Después disfruté de una tarde larga y tranquila, hasta que intenté preparar la cena. No se si por suerte o por desgracia, el hornillo se negó a funcionar. El combustible no pasaba por el tubo, de manera que no se podía cebar el hornillo. Intenté solucionar el problema siguiendo las directrices del manual de instrucciones, pero no hubo manera. Así que tomé la bicicleta y me dirigí al cercano pueblo de Cambria, dos millas al sur del camping. Allí compré algo de comida que no necesitaba ser cocinada, ya que lo poco que me quedaba en las alforjas requería el uso del hornillo. La desgracia de no poder utilizar la cocinilla es muy relativa porque sucedió en el penúltimo día de ruta, cuando ya no tenía casi comida y un solo día de pedaleo por delante. La mala o la buena suerte es tan relativa como la visión que quieras darle.
Pero la noche tenía más sorpresas. El tablón de anuncios del camping mostraba carteles de "Se busca por ladrón" con una foto de un mapache. Como ya pude observar en Half Moon Bay, otorgar la mínima oportunidad a estos hábiles rateros es un gran error. Cuando cayó la noche en San Simeón, empezaron los movimientos. No conseguía verlos en la oscuridad, pero cuando encendí la linterna aparecieron ante mí una inmensa colección de pares de ojos brillantes y estáticos en la noche. No se veía nada más, solo esas pequeñas canicas fulgurantes que me observaban con detalle. Apagué la linterna, esperé un minuto y encendí de nuevo, con la sorpresa de que estaban los mismos ojos pero en distintas posiciones. Repetí la acción, de nuevo se habían movido, hasta el punto que uno de esos sinvergüenzas se encontraba encaramado a la caja de comida. Quietos, controlando el escenario, mirándome con atención. De nuevo en la oscuridad pude escuchar arañazos contra la caja de comida. Se hizo la luz, estáticos ojos refulgentes otra vez. Me recordaba a ese juego de niños llamado el escondite inglés en que una persona intenta cazar a los contrincantes en movimiento. No lo conseguí ni una vez, cada vez que prendía la linterna se transformaban en estatuas de mirada brillante.
A la mañana siguiente mis pertenencias seguían intactas. La fortuna y el ingenio me invitaron a café caliente, porque pude calentar agua en las ascuas procedentes de una hoguera que alguien hizo la noche anterior. Recogí aquello que se quedaba conmigo, dejé algunos artículos que estaban en buen estado en la caja de comida para ser utilizadas por futuros campistas, y me dispuse a recorrer las últimas millas hasta San Luis Obispo, el lugar donde terminaría mi recorrido a pedales y donde vendería la bicicleta.

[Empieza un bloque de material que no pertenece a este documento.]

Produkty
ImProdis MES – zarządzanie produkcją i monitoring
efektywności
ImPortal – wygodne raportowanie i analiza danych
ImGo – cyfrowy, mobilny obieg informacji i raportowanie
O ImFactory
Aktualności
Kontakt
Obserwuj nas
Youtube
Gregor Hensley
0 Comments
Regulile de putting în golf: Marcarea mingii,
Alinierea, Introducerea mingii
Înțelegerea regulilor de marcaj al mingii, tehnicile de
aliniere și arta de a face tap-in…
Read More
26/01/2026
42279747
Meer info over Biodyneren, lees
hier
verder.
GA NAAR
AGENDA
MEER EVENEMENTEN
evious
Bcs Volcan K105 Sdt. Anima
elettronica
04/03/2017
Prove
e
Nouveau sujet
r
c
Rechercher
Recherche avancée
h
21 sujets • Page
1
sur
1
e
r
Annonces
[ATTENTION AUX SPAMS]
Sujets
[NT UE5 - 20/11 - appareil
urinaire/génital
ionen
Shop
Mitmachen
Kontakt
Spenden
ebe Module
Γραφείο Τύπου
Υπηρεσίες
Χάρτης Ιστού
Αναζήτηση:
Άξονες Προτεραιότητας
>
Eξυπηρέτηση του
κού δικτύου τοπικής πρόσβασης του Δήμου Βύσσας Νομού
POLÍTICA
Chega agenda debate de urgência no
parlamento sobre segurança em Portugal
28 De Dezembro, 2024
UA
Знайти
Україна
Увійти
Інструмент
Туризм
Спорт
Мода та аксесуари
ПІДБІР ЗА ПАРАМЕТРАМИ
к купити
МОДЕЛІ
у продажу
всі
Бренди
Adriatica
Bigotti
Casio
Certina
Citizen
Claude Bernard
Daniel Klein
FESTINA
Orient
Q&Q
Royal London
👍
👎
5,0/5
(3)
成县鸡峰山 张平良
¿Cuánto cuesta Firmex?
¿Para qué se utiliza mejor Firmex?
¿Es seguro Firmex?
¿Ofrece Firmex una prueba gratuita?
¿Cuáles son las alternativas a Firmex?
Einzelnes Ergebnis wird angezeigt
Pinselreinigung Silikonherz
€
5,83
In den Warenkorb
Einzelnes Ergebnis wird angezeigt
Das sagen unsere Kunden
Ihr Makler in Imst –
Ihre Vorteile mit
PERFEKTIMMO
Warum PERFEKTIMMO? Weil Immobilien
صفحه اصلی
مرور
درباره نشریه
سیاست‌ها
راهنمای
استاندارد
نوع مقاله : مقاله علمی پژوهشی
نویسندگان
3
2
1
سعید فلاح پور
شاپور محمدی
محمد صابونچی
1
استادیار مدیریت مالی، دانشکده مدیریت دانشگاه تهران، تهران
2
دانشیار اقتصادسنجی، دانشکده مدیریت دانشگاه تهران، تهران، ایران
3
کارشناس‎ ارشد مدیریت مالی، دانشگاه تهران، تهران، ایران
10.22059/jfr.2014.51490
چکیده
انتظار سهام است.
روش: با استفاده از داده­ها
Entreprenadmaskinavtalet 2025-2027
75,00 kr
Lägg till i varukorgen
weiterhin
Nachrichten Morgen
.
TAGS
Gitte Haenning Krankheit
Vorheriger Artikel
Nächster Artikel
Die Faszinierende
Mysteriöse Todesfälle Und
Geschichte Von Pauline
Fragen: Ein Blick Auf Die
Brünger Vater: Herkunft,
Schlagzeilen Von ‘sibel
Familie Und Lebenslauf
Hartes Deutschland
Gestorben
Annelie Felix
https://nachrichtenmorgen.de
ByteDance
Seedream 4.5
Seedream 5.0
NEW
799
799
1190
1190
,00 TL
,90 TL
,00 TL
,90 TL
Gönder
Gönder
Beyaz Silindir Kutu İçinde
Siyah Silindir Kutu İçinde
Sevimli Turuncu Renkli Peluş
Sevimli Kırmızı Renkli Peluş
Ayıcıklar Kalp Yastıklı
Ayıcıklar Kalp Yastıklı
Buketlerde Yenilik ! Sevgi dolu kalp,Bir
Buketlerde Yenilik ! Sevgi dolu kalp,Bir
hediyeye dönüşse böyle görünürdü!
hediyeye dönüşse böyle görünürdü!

Mentiría si dijera que no hubo melancolía al dejar San Simeon. No quería que la aventura terminara pero por otro lado reconocía que era el momento. Había conseguido mucho y tenía la percepción de que aún me quedaban muchas cosas por hacer en la costa del Pacífico de los Estados Unidos. Todavía me quedaban ocho días por esas tierras para visitar San Luis Obispo y Los Ángeles, así que no era el final... pero lo era.